Balancing Demand and Supply in a Rapidly Changing World:
February 23, 2012
Editor’s Note: This is the first of a four-part weekly series, “Are You Ready for the Megatrends?”
Most Supply Chain Management Review readers probably would agree that the premier supply chain organizations are those that do the best job at balancing supply and demand across multiple products and locations. The best companies can do this because they are either able to anticipate and address small-scale imbalances before they become larger problems, or because they are capable of responding very quickly, after-the-fact, when inevitable spikes or dips in demand or supply occur. We at the University of Tennessee suggest that an underlying philosophy known as demand-supply integration (DSI) provides the basis for competing based on this sort of balancing act. Under the DSI philosophy, the areas of the business that are charged with demand generation and supply management play from the same sheet of music, so to speak, rather than acting autonomously, with the results being both greater profitability and customer satisfaction.

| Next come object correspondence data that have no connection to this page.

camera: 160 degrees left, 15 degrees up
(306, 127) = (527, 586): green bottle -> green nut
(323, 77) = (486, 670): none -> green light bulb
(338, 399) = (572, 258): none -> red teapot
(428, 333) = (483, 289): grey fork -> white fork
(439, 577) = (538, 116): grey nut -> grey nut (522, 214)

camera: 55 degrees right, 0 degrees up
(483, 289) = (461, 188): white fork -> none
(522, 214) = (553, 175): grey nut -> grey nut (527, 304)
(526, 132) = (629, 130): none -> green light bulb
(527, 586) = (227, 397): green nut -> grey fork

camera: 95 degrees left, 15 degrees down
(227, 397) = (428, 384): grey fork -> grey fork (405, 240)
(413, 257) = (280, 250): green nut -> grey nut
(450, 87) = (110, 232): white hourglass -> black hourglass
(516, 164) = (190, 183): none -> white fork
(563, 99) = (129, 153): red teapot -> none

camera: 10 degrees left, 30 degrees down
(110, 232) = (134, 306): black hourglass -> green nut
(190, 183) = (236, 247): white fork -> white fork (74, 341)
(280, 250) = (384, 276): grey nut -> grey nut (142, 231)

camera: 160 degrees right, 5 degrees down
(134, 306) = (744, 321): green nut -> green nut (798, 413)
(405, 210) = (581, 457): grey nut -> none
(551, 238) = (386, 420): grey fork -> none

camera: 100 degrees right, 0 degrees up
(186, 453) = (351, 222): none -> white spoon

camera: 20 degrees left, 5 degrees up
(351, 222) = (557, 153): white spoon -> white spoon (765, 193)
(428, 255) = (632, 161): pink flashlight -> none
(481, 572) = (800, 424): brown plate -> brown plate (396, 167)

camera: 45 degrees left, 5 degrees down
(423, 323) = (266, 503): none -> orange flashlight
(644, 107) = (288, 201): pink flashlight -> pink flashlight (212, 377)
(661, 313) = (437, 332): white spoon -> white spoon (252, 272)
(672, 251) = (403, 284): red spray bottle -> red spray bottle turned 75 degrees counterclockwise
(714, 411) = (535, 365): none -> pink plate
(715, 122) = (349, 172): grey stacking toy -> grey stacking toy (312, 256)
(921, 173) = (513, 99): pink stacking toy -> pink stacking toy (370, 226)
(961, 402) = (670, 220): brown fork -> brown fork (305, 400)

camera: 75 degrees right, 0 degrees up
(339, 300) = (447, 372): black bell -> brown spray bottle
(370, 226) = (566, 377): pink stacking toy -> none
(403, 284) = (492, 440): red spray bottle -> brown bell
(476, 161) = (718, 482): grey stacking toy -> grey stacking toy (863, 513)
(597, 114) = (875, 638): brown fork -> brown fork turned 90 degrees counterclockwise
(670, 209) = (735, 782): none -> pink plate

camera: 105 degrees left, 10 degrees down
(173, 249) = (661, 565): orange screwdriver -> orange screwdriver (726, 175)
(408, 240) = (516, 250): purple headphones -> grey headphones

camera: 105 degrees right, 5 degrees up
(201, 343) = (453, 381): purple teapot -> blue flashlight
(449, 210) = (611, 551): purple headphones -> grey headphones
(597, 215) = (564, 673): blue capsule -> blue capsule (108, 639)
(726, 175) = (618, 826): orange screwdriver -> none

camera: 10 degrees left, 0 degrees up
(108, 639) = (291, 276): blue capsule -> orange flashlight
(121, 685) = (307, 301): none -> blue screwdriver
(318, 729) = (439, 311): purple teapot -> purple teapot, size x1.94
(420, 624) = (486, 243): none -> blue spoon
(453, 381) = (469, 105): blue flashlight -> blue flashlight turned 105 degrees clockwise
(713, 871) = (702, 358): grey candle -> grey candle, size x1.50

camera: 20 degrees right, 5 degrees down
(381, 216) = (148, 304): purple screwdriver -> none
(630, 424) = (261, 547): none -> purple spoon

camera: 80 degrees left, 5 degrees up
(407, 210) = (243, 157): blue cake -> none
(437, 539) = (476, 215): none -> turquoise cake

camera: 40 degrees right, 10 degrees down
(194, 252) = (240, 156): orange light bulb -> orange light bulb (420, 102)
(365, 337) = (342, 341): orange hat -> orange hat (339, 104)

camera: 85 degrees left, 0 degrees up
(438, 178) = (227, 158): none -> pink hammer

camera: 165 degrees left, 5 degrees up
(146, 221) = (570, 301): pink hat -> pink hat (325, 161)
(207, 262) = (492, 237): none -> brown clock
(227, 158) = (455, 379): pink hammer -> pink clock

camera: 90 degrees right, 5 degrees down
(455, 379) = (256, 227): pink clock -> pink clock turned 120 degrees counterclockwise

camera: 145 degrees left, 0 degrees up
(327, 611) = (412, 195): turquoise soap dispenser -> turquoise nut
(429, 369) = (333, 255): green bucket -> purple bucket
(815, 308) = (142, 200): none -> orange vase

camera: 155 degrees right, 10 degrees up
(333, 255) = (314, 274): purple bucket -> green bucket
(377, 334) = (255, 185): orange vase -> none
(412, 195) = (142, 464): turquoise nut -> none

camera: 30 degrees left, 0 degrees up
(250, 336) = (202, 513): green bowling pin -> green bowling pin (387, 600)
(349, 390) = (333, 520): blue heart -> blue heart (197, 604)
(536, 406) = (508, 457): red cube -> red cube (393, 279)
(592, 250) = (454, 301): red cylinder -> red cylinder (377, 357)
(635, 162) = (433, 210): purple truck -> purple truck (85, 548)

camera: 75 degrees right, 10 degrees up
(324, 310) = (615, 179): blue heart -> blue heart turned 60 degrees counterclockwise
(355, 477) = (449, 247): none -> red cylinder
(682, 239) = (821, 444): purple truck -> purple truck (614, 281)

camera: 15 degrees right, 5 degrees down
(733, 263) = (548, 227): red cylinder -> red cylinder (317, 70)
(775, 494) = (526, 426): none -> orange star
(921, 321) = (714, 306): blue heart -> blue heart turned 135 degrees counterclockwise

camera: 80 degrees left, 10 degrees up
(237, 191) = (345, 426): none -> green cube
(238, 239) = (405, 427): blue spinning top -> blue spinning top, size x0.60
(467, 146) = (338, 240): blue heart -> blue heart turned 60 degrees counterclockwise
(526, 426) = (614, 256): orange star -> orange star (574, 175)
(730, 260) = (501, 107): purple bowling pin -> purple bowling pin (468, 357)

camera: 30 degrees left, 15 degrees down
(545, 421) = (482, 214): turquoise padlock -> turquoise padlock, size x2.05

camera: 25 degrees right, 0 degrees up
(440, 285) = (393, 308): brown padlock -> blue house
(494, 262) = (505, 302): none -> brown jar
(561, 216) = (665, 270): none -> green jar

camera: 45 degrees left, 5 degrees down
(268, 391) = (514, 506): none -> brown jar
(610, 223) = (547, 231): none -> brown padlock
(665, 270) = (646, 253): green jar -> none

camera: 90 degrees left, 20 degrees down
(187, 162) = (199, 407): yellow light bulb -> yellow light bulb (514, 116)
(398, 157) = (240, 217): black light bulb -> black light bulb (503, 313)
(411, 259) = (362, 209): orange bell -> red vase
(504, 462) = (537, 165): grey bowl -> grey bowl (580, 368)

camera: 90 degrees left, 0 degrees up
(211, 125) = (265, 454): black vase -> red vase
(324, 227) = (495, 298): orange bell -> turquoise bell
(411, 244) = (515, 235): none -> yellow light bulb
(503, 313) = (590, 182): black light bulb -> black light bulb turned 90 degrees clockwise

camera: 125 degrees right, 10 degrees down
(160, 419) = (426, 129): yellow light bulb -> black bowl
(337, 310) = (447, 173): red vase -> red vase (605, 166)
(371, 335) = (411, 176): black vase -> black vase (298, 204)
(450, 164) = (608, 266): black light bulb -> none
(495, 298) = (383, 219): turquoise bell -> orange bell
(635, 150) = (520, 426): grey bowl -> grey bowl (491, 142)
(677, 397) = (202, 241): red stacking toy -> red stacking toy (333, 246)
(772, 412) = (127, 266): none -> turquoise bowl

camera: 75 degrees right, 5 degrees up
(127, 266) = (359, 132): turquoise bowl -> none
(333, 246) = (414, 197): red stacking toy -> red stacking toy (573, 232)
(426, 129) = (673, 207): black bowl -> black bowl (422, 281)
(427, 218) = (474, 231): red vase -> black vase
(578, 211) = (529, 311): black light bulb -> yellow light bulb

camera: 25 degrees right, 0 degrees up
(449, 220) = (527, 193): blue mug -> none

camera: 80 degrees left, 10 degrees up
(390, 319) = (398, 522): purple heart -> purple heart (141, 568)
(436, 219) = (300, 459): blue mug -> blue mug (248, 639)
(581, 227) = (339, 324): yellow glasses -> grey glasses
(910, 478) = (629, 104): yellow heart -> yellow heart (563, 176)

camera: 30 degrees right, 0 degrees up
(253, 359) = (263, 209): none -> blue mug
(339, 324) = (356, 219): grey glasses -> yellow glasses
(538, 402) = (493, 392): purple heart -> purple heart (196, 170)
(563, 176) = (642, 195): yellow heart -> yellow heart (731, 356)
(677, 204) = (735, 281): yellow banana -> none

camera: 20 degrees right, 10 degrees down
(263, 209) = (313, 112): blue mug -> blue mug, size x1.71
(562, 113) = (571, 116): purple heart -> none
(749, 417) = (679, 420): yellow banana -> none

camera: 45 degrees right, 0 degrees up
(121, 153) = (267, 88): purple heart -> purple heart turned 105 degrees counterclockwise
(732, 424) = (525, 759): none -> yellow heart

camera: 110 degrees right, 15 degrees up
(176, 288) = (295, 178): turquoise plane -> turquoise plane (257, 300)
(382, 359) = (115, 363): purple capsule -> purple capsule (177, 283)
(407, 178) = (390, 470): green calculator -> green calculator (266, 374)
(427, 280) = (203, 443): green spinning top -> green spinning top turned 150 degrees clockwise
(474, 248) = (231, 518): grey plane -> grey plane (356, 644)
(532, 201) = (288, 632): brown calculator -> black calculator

Often, this means that more immediately pressing issues take precedence over future concerns. Thus, finding the time and energy to strategize for long-term organizational success can be difficult. Though a short-term focus allows companies to effectively capitalize on immediate opportunities and stave off looming threats in the demand and supply markets, numerous experts across scientific fields ranging broadly from meteorology to finance are concerned more about the intermediate to distant future. The experts believe that abnormally disruptive changes will occur within the world’s macroeconomic, social, and physical environments during the upcoming two decades, and it is possible that these seismic shifts may more significantly disrupt demand/supply-balancing in the coming years.
Though both the reactive and predictive supply chain management models are effective when well-executed and properly fit to a situation, they are based on two tenuous assumptions: that when any supply/demand imbalances do occur, they (a) will be relatively small and (b) mostly temporary. These assumptions become shaky when considering the predicted magnitude of the environmental shifts scientists describe. Though the best companies are becoming more capable of rapidly recovering from supply chain disruptions caused by natural disasters, for example, even the best companies are not engineered to handle the massive demand disruptions that would occur if a huge human population were to geographically shift virtually overnight, or were an entire supply base for a key commodity to be completely wiped out. Let’s examine a few such possibilities, and begin to consider how supply chain managers may need to re-think demand and supply operations in our evolving world.
Global Megatrends Impacting the Supply Chain
As outlined in a forthcoming book to be entitled Supply Chain Management in a Transforming World, my colleagues and I believe that three sets of forces impacting the global business environment will dramatically challenge the ways supply chain managers currently think and operate. These forces include:
- The growth and migration of the human population on Earth
- The relative scarcity of critical natural resources needed to sustain this dynamic population
- Changes to the physical, social, and geopolitical environments that will inhibit demand-supply balancing
Each of these issues has both positive and negative implications for companies and their supply chain managers, and together the megatrends present a complex puzzle for future managers to solve.
With respect to the first megatrend, Earth’s population is growing exponentially in size, with growth and migration occurring fastest in urbanized areas and underdeveloped nations. Over seven billion people currently inhabit the planet, and, for the first time in history, over half live in cities. Growth and migration presents both opportunity and risk for well-established supply chain networks. For example, human ecologists estimate that 25 to 30 cities the size of Houston will effectively “appear” in China before 2020, and many Chinese workers will share in their nation’s increased wealth – and use it to buy goods and services. Of course, we’d all love to have a slice of that new demand, but what happens to global supply if a new Chinese consumer class begins to aggressively consume that nation’s GDP? Also, how can eroding distribution networks in China and other places be redesigned so that customers in densely crowded cities can be satisfied? And where will the next source of low-cost labor be located? These questions represent only a few of the complex issues related to population that companies would need to address. We believe perpetual supply chain redesign processes will be needed.